His antics — which include scaring the bejesus out of children at the well-known haunted house Scaremare, climbing out of his car through the trunk, and lying beside a car tire pretending to be run over — are known for going viral on the Internet.
He snowboards at Snowflex and has hiked Sharp Top using his hands and arms to propel his body and his core to keep his balance.
“Believe it or not, sometimes it’s not fun living without legs,” said Simpson during one of his public speaking engagements. “I still struggle with self-image.”
His sense of humor is trademark. It’s the salve that helps him cope, but also the bridge between himself and strangers. He makes them laugh and they can’t help but be drawn in.
“They see what he’s been through” and the message he shares starts to carry a lot more weight because of it, said Simpson’s childhood minister Ren Bray.
After two years, Simpson saw it, too, and he changed his major to youth ministry.

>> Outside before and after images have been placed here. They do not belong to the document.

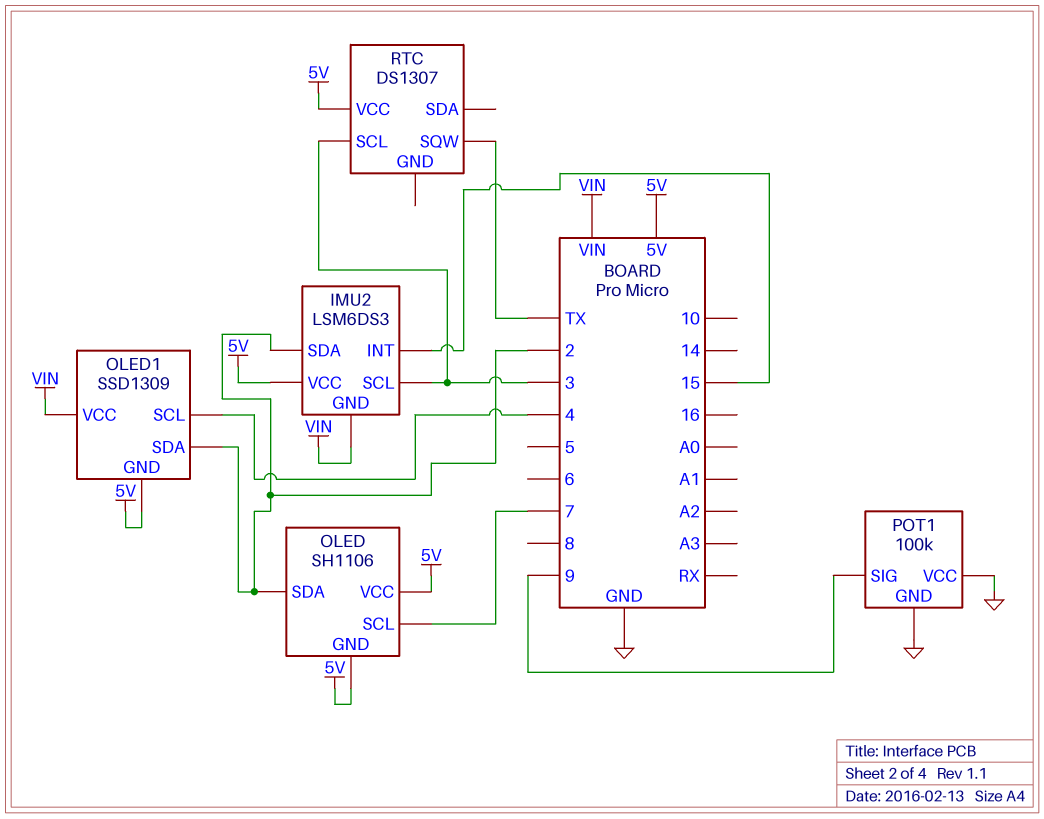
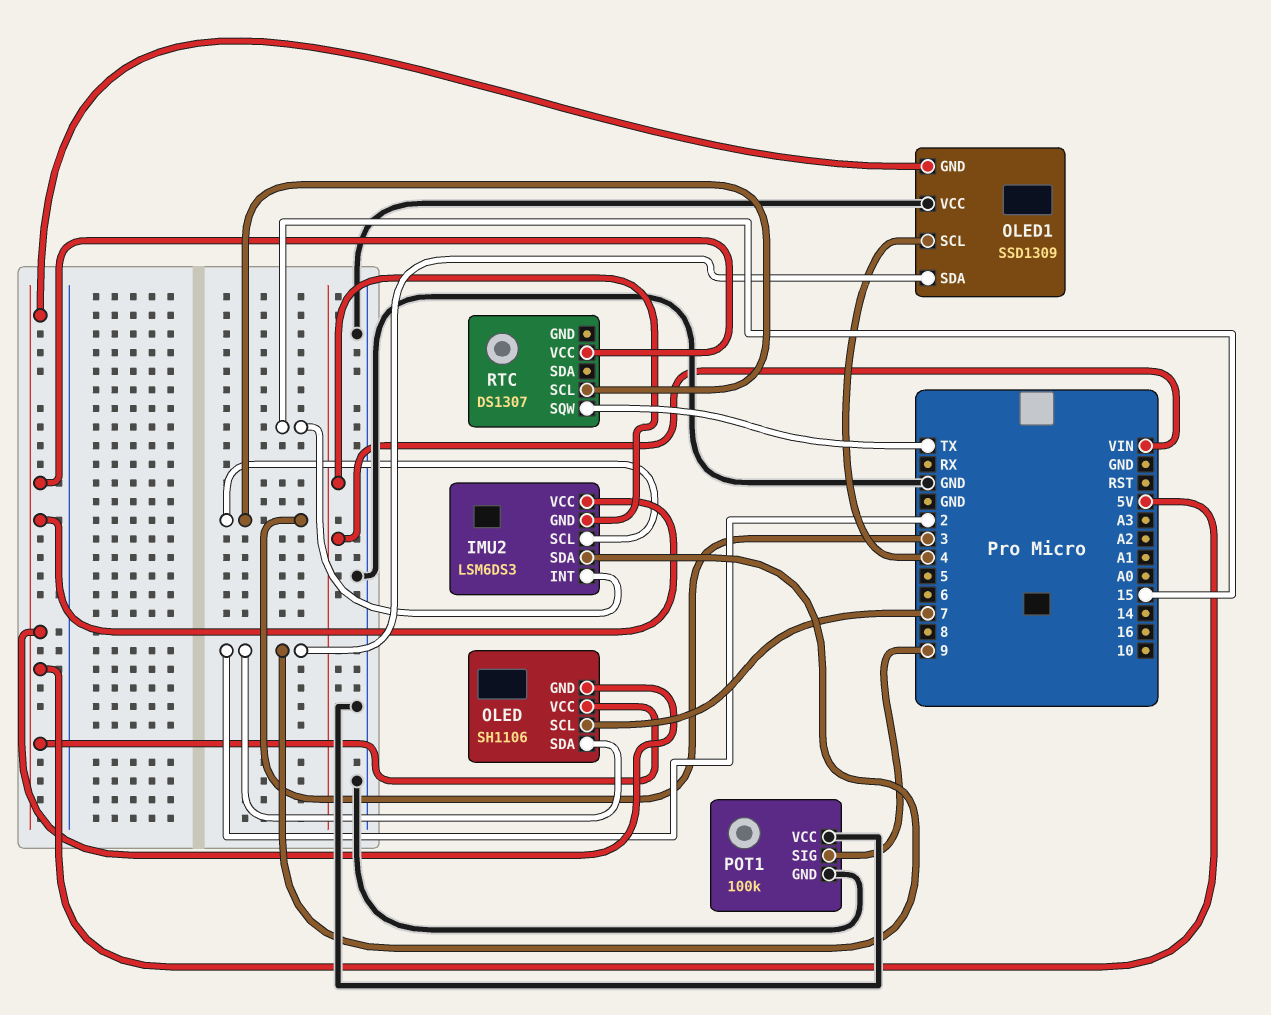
OLED1 pin VCC: VIN -> GND

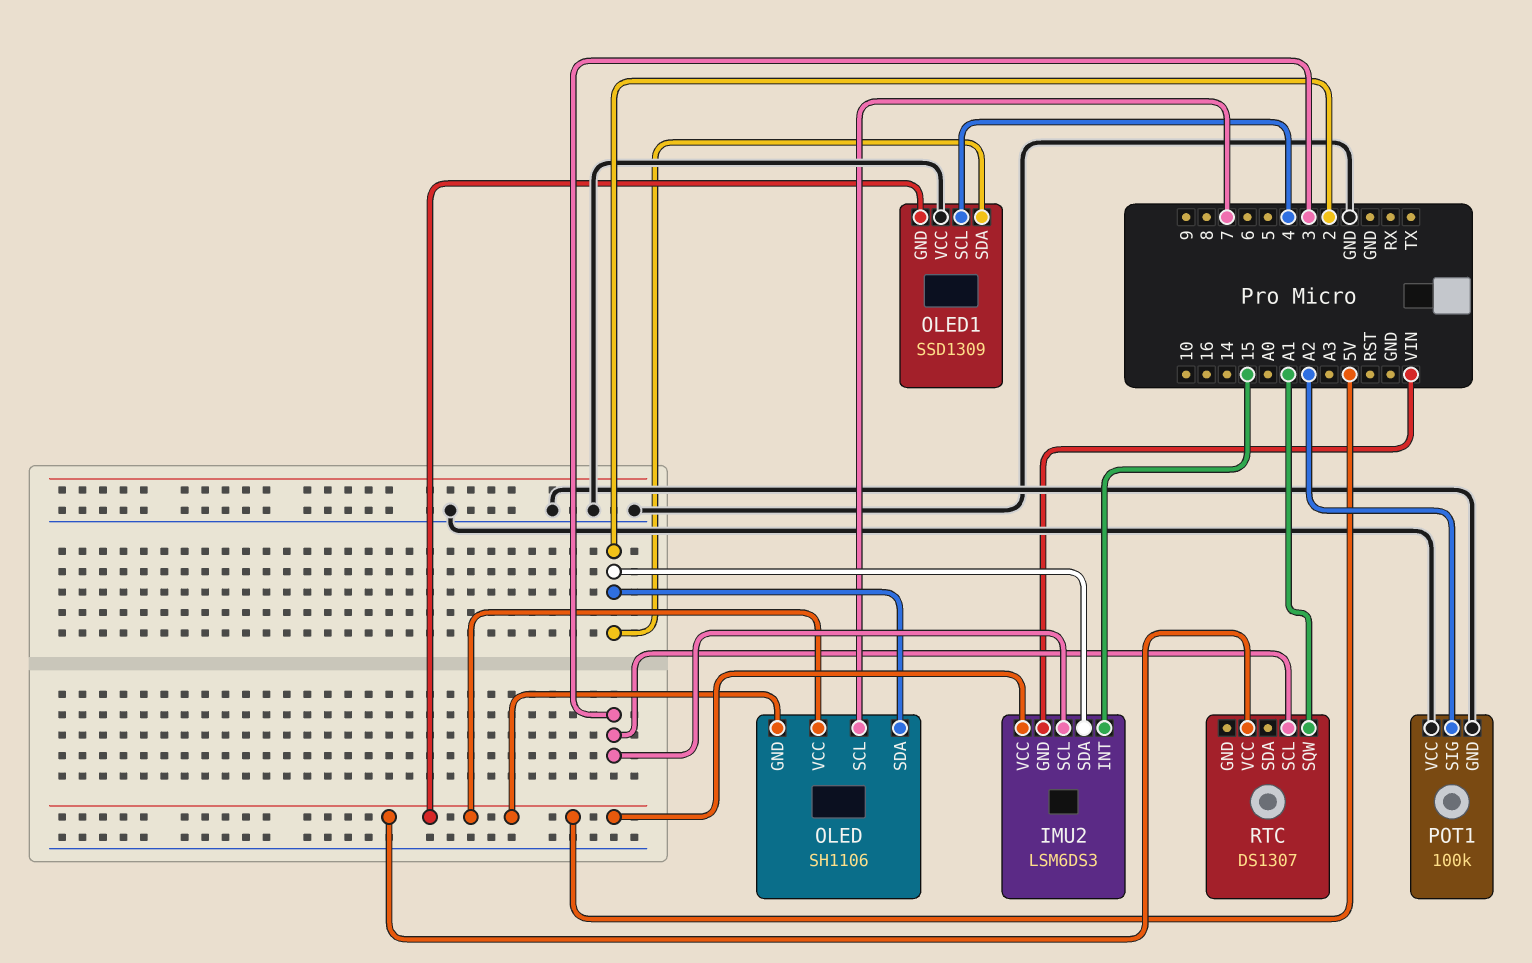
POT1 pin SIG: 9 -> A2
RTC pin SQW: TX -> A1

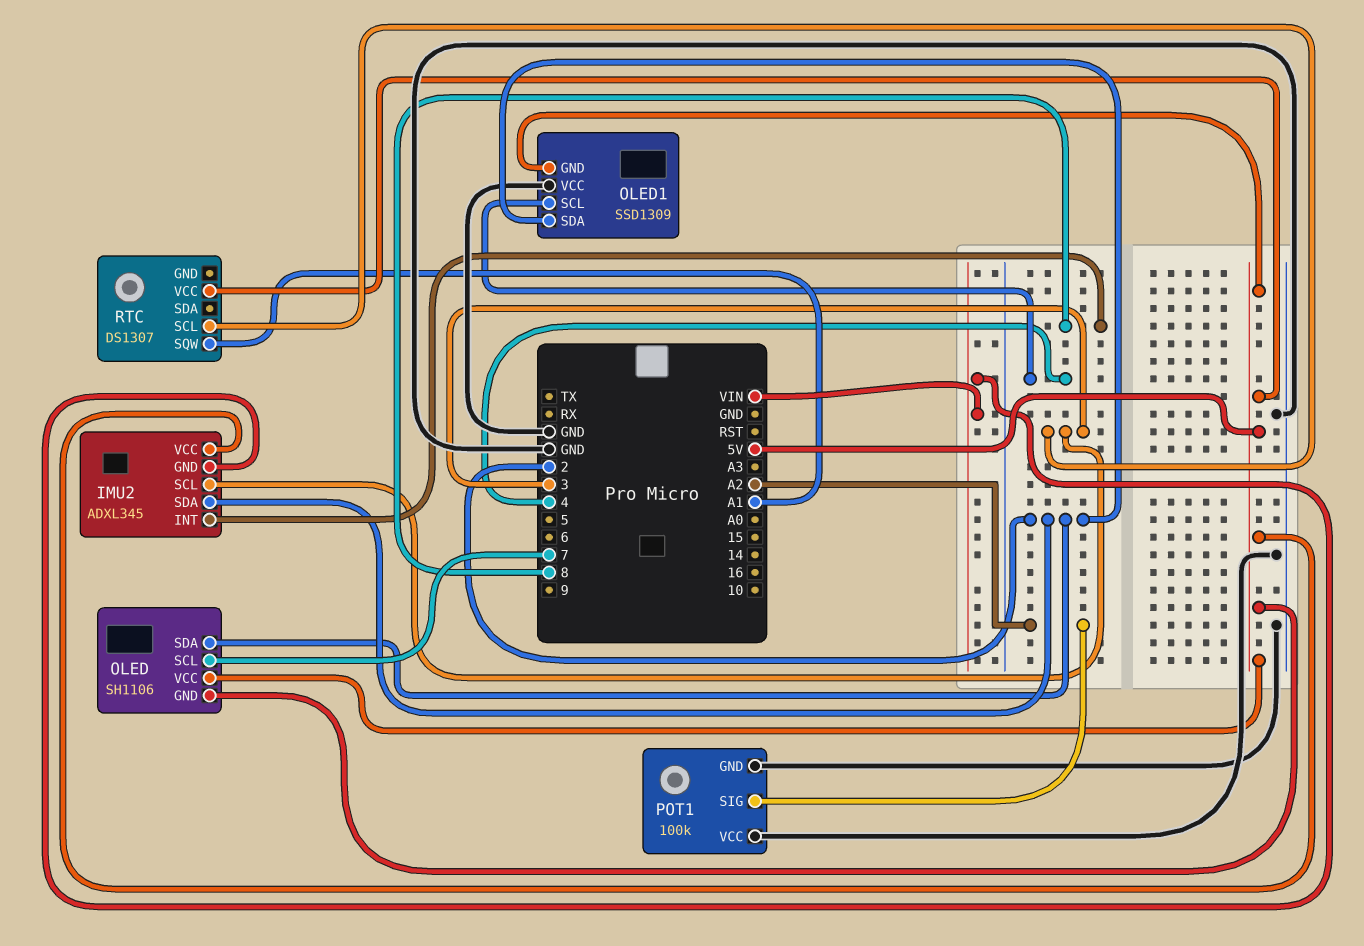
IMU2: LSM6DS3 -> ADXL345
IMU2 pin INT: 15 -> 8

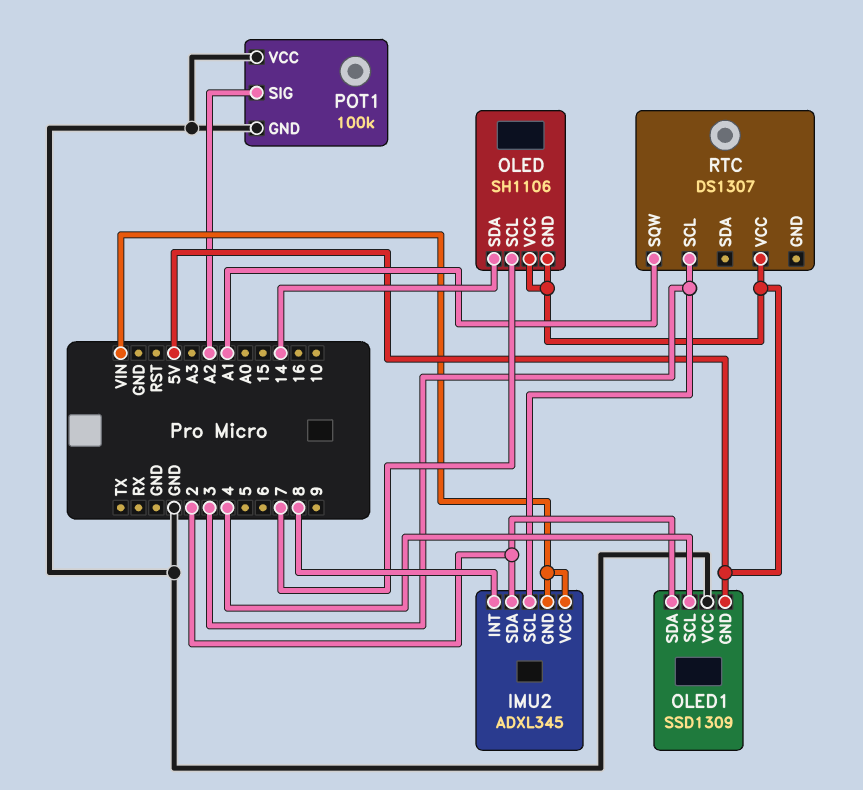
IMU2 pin VCC: 5V -> VIN
OLED pin SDA: 2 -> 14

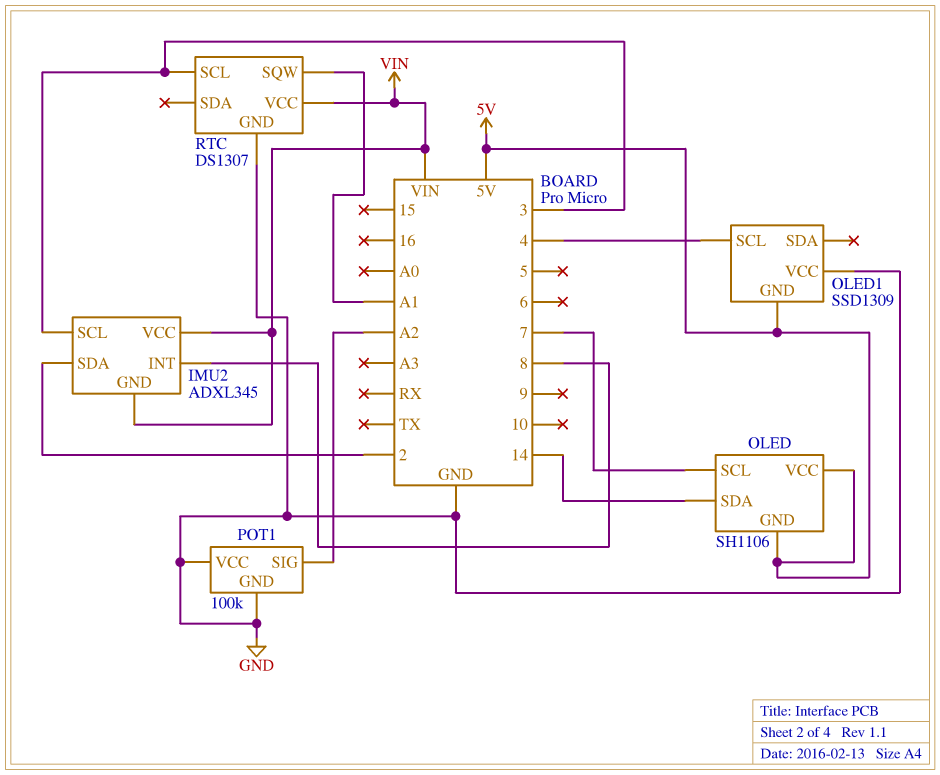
OLED1 pin SDA: 2 -> none
RTC pin GND: none -> GND
RTC pin VCC: 5V -> VIN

“We were just waiting for him to realize what we already knew,” said his mother Cheryl Simpson, who still lives in Columbia, S.C. “We knew for a while now that he was going to be doing something more than he had planned on.”
Finally, he was forced to come to terms with reality.
He gave his testimony at Thomas Road Baptist Church one day. Then he was asked to tell his story again. And then again.
And it clicked.
“I’m not qualified, I’m not qualified at all” to be a public speaker, he said. But now, more than anything, it is what he hopes to become. He has changed his major from law enforcement and is now studying youth ministry. He wants to find children, orphans like he was once, and show them what God can do.
“From the time he was small we knew that this was something that was going to be in his future,” Cheryl Simpson said.
Mark Simpson envisions working with a team of people who have “been through instances that are so major it brought them to their knees in front of God and the only way they were able to get through that situation is with God’s help.”
Their messages give audiences “cold-hard evidence” and proof they can get through it and heal.
“In the end when people see me up on a stage I don’t want them to see a double amputee. I want them to see a man who is striving to bring God’s glory through his own life,” Simpson said. “Sometimes that’s hard to do.”
Based on how far Simpson has come on perseverance alone, Bray, his childhood minister, is confident he will be successful.
“Instead of looking at what he doesn’t have and what he cannot do, he looks at what he does have and what he can do and puts everything he has into it,” Bray said.
“I think he knows that God’s using him and he lets God use him,” he said.
“I think he’s even been created to help other people.”